Speakers in Minneapolis, and later in the morning at a celebration of King’s birthday organized by Gov. Mark Dayton’s office in St. Paul, echoed his message of honesty, unity and hope for racial progress and equality.
They included David Oyelowo, a British-born actor who played King to critical acclaim in the 2014 film “Selma.” Oyelowo, the keynote speaker for the Minneapolis event, said he worried that King had been reduced “to a figure, untouchable, carved in stone, a monument” and that people today have forgotten “how human he was.”
Oyelowo said that when it comes to race, the United States is “in a place we do not want to be,” and he urged listeners to reach out to people of differing beliefs as King did.
“He knew … this country was in a place it shouldn’t be,” Oyelowo said. “He needed to be strong, and he could only do that from a place of knowing who he was.”
A record crowd of more than 2,300 people, including Minneapolis Mayor Jacob Frey, St. Paul Mayor Melvin Carter and U.S. Sens. Amy Klobuchar and Tina Smith attended the breakfast at the newly renovated Armory.
In downtown St. Paul, another crowd packed the Ordway Center for the Performing Arts for the state’s annual King Day observance.
Dayton reflected on the progress Minnesota has made toward racial and socioeconomic equality, adding that there is still more to do.
“There’s so much left undone, and, in fact, too much is getting worse, not better,” he said, mentioning the 2016 police shooting of Philando Castile in Falcon Heights and the 2017 bombing of an Islamic mosque in Bloomington.
In remarks that drew roars of approval, Dayton called President Donald Trump “the worst public perpetrator of racism, bigotry and intolerance.” Other speakers also criticized Trump and condemned his recent reported vulgar comments on Haiti and African nations.
The loudest applause was reserved for Carter and state Rep.
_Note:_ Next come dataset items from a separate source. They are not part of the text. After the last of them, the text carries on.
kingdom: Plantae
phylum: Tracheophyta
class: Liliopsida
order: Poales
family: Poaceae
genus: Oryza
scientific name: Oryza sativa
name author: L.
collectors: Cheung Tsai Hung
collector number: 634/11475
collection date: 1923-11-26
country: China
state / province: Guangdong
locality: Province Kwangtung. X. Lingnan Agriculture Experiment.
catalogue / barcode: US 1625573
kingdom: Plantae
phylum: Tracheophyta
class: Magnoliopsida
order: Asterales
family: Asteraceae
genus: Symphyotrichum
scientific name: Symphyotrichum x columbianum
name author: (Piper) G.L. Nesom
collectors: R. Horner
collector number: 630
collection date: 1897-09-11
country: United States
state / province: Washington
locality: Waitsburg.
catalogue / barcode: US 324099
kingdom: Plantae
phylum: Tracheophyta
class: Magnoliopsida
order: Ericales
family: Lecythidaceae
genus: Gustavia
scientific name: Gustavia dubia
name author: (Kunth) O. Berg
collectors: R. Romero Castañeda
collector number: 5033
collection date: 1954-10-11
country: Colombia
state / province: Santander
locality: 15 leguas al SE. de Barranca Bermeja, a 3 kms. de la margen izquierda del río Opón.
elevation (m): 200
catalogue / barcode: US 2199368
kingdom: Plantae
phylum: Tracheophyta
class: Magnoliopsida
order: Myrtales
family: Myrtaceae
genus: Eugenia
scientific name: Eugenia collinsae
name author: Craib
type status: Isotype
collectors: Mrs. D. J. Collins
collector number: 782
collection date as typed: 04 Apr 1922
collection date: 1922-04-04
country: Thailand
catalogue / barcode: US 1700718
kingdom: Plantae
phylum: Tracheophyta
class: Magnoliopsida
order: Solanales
Ilhan Omar, DFL-Minneapolis, both of whom spoke about their upbringings and personal experiences as black leaders.
“I know that when we interact with those we fear and hate, we will find commonality,” Omar said. “Hope will be found by understanding that our diversity is essential [for] the American dream and why we need each other to fulfill it.”
She continued: “No one today has the privilege of inaction. No one has the privilege of saying, ‘This is not my battle.’ If we are not actively fighting against regressive ideologies, we are contributing to making them grow.”
Carter, in an energetic speech, said that King’s dreams of equality have yet to be fulfilled. “What if Dr. Martin Luther King was alive today? What would he say?” Carter said. “I think — maybe we can all agree — that he would be gravely concerned.”
Carter thanked people who had supported him in his youth and asked St. Paul residents to work with him to accomplish his administration’s goals. “I’m asking you not to send me to City Hall,” he said. “I’m asking you to go there with me.”
Monday’s speakers couldn’t go without mentioning the Minnesota Vikings’ miracle victory over the New Orleans Saints in downtown Minneapolis on Sunday night.
“We stand today reminded of not just one, but two incredible men who have pressed forward in the face of incredible odds to defeat the impossible,” Carter said. “Of course I’m talking about Stefon Diggs and the Rev. Dr. Martin Luther King Jr.” Diggs is the wide receiver who caught the last-second touchdown pass that won the game for the Vikings.
Oyelowo began his speech by touching on the team’s come-from-behind victory.
“It would be remiss of me to begin today without acknowledging last night,” he said, raising his hands. He was wearing two purple mittens with the words “BOLD NORTH” written on the palms.